**Task to carry out:** Work out how many lines of the records hold the string "click", and reply with that number alone.

**Extracted entries:**
━━━━━━━━━━━━━━━━
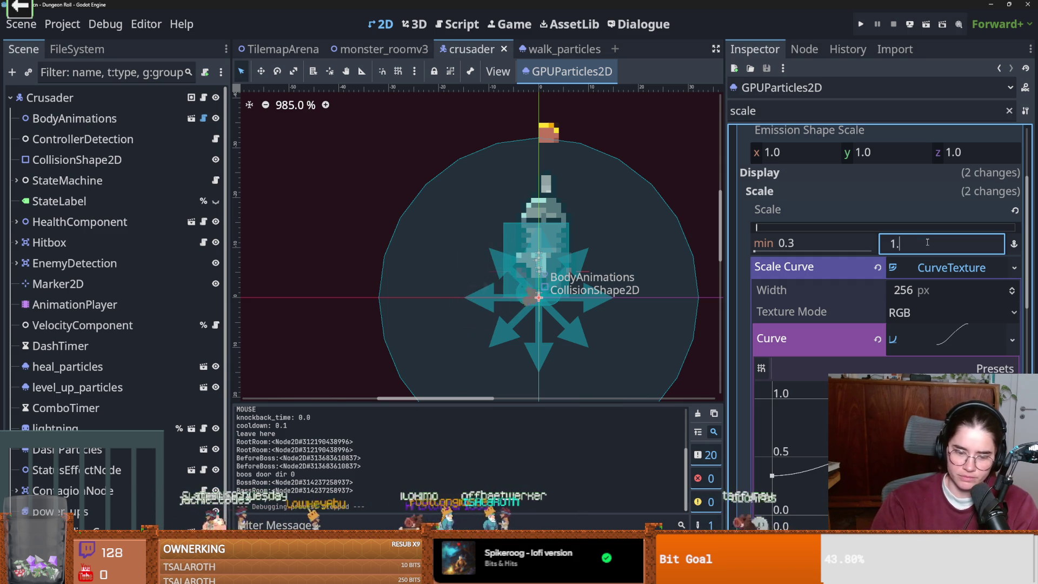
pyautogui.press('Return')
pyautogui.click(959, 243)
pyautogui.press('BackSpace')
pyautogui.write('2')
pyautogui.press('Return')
━━━━━━━━━━━━━━━━
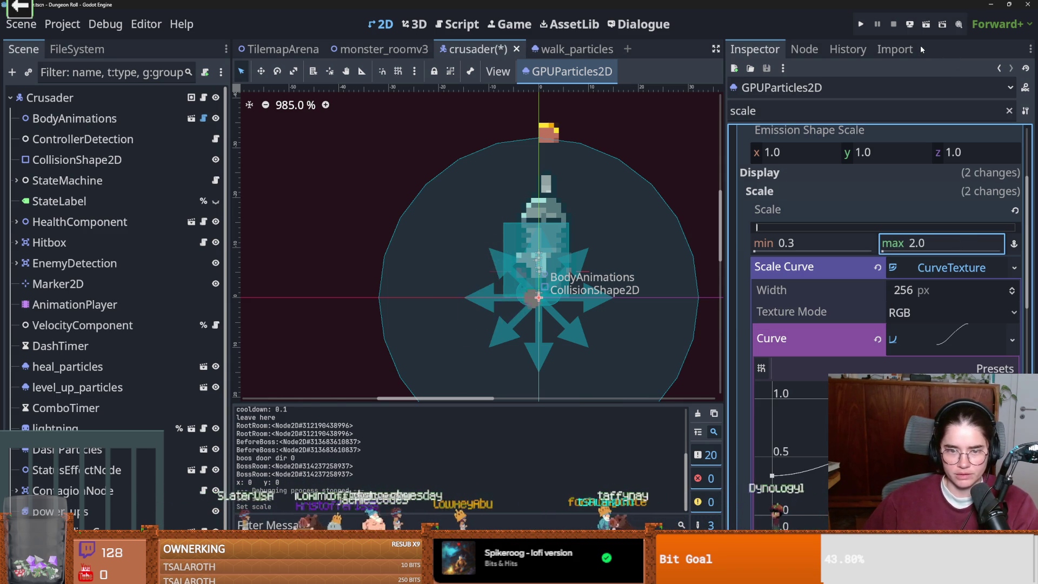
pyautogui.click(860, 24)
━━━━━━━━━━━━━━━━
**Response to the exercise:** 2